Vesicomyid clams in deep-sea chemosynthetic ecosystems harbor sulfur-oxidizing bacteria in their gill epithelial cells. These symbionts, which are vertically transmitted, are species-specific and thought to have cospeciated with their hosts. However, recent studies indicate incongruent phylogenies between some vesicomyid clams and their symbionts, suggesting that symbionts are horizontally transmitted. To more precisely understand the evolution of vesicomyid clams and their symbionts, we compared the evolution of vesicomyid clams and their symbionts through phylogenetic analyses using multi-gene data sets. Many clades in the phylogenetic trees of 13 host species (Abyssogena mariana, Ab. phaseoliformis, Akebiconcha kawamurai, Calyptogena fausta, C. laubieri, C. magnifica, C. nautilei, C. pacifica, Isorropodon fossajaponicum, Phreagena kilmeri, Ph. okutanii, Ph. soyoae, and Pliocardia stearnsii) and their symbionts were well resolved. Six of the 13 host-symbiont pairs (C. fausta, C. magnifica, C. pacifica, Ph. kilmeri, Ph. okutanii, and Ph. soyoae, and their respective symbionts) showed topological congruence. However, the remaining seven pairs (Ak. kawamurai, Ab mariana, Ab. phaseoliformis, C. laubieri, C. nautilei, I. fossajaponicum, and Pl. stearnsii and their corresponding symbionts) showed incongruent topologies, which were supported by the approximately unbiased and Bayes factor tests. Coevolution analyses indicated that six pairs cospeciated, whereas host switching events occurred in the remaining seven pairs. Markedly, multiple host switching events may have occurred in the lineages from the common ancestral symbiont of C. pacifica and C. fausta. Our phylogenetic and coevolution analyses provide additional evidence for host switching during the evolution of vesicomyids.

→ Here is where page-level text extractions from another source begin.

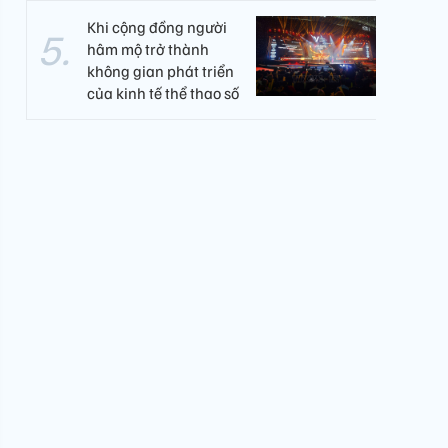
Khi cộng đồng người
hâm mộ trở thành
không gian phát triển
của kinh tế thể thao số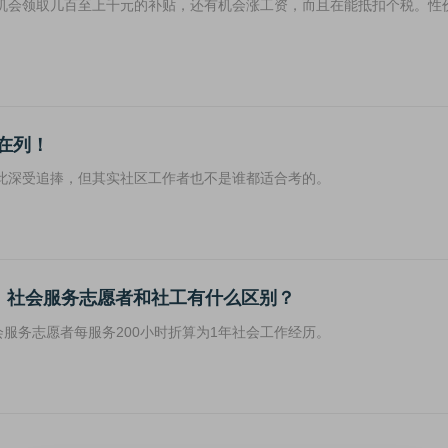
机会领取几百至上千元的补贴，还有机会涨工资，而且在能抵扣个税。性
在列！
此深受追捧，但其实社区工作者也不是谁都适合考的。
历！社会服务志愿者和社工有什么区别？
会服务志愿者每服务200小时折算为1年社会工作经历。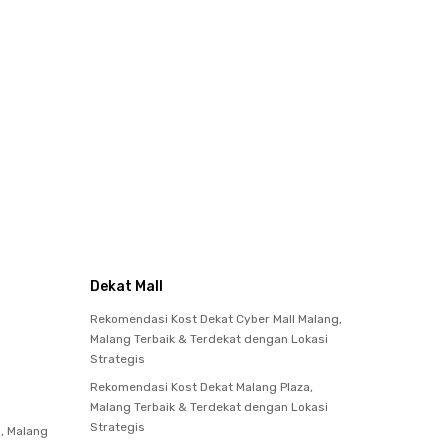
Dekat Mall
Rekomendasi Kost Dekat Cyber Mall Malang,
Malang Terbaik & Terdekat dengan Lokasi
Strategis
Rekomendasi Kost Dekat Malang Plaza,
Malang Terbaik & Terdekat dengan Lokasi
Strategis
g, Malang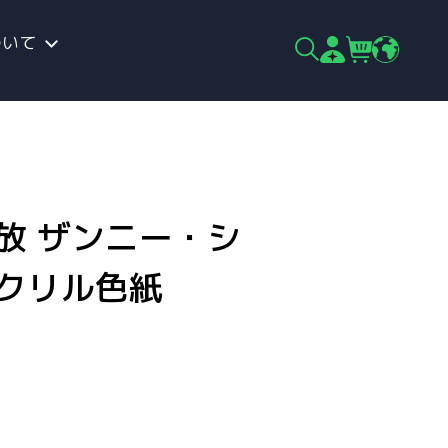
ついて
放 ザンニー・シ
アクリル色紙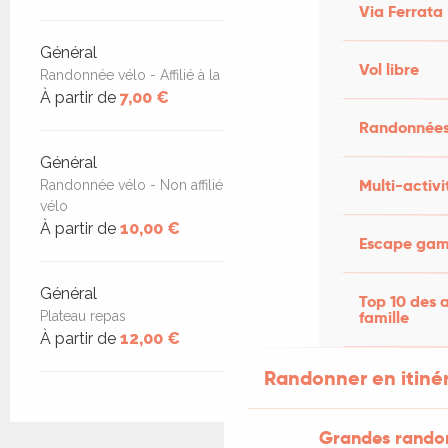
Via Ferrata
Général
Vol libre
Randonnée vélo - Affilié à la fédération française de vélo
À partir de
7,00 €
Randonnées
Général
Multi-activi
Randonnée vélo - Non affilié à la fédération française de
vélo
À partir de
10,00 €
Escape game
Général
Top 10 des a
famille
Plateau repas
À partir de
12,00 €
Randonner en itiné
Grandes rando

Keywords: cospeciation; endosymbiosis; host switching; phylogenetic tree; vertical transmission.

Fig. 1.

—Comparison of Maximum Likelihood (ML) phylogenies for 13 species of vesicomyid clams and their symbionts. (A) ML tree of vesicomyid clams based on the concatenated data sets of nucleotide sequences of 11 mitochondrial genes (atp6, atp8, cox1, cox2, cox3, cob, nad1, nad3, nad4, nad5, and rrnL). Venerid species (Meretrix lusoria, M. meretrix, M. petechialis, Paphia euglypta, and Venerupis philippinarum) were used as outgroups. (B) ML phylogenetic tree of 13 vesicomyid symbionts based on concatenated data sets of the nucleotide sequences of eight genes (16S rRNA, 23S rRNA, galU, groEL, groES, mfd, uvrA, and uvrD paralog). The symbiont of Bathymodiolus septemdierum was used as an outgroup. Dotted lines between vesicomyid clam species and their symbionts’ trees indicate symbiotic pairs. Numbers at the bipartitions indicate ML bootstrap supports of < 100% (left) and Bayesian posterior probabilities of < 1.0 (right). Unlabeled nodes are fully supported (100% bootstrap support and posterior probability at 1.0). Small letters in the squares of some nodes indicate the monophyletic clades described in the text. The orange branches are those exhibiting incongruence between the topologies of the host clams and symbionts, as indicated by an approximately unbiased (AU) test (P < 0.05) and Bayes factor test (>5). Host and symbiont trees were not drawn to the same rate scale, and scale bars indicate the rate of internal nodes except for outgroups.

Fig. 2.

—Coevolution scenarios between the vesicomyid clams and their symbionts. The coevolution analysis was performed using two reconciliation methods, the Jane 4.0 and CoRe-PA. Two preferred coevolutionary patterns exhibiting minimal total cost were selected, (A) Jane 4.0 and CoRe-PA, and (B) Jane 4.0. The black and orange topologies indicate the topologies of the hosts and symbionts, respectively, and the black and orange numbers at the bipartitions indicate the ML bootstrap supports of < 100% (left) and Bayesian posterior probabilities of < 1.0 (right) on host and symbiont trees, respectively. Unlabeled nodes are fully supported (100% bootstrap support and posterior probability of 1.0). The numbers in the orange open circles and small letters in the orange closed circles indicate cospeciation and host switching events, respectively.